Exercise data:
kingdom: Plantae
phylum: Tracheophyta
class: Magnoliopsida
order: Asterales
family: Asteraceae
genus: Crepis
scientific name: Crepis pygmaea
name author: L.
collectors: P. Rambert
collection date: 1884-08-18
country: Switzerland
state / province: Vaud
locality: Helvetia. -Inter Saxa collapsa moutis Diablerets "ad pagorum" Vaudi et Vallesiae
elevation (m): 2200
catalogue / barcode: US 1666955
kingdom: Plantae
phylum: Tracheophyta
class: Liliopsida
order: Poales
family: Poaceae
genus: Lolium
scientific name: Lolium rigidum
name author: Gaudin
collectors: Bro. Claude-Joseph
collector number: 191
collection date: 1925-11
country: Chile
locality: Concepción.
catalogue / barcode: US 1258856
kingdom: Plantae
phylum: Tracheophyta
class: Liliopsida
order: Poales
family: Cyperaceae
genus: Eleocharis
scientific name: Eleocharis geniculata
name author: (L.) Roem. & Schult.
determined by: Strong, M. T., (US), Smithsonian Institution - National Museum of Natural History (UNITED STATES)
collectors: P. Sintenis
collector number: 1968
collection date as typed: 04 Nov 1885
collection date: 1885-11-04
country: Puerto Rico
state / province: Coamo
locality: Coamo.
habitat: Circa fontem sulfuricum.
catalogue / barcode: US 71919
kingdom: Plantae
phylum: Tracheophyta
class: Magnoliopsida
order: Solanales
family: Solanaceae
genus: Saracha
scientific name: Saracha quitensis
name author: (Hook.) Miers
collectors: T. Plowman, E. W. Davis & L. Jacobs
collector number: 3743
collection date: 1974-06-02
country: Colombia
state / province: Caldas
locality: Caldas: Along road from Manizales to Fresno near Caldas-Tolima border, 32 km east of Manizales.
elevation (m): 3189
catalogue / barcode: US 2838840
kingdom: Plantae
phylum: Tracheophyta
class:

Task goal: Rewrite the stretch of data from the line containing "state / province: Vaud" through the line containing "genus: Eleocharis", changing "collectors" to "collected by" and keeping everything else the same. Return only those lines.

Exercise answer:
state / province: Vaud
locality: Helvetia. -Inter Saxa collapsa moutis Diablerets "ad pagorum" Vaudi et Vallesiae
elevation (m): 2200
catalogue / barcode: US 1666955
kingdom: Plantae
phylum: Tracheophyta
class: Liliopsida
order: Poales
family: Poaceae
genus: Lolium
scientific name: Lolium rigidum
name author: Gaudin
collected by: Bro. Claude-Joseph
collector number: 191
collection date: 1925-11
country: Chile
locality: Concepción.
catalogue / barcode: US 1258856
kingdom: Plantae
phylum: Tracheophyta
class: Liliopsida
order: Poales
family: Cyperaceae
genus: Eleocharis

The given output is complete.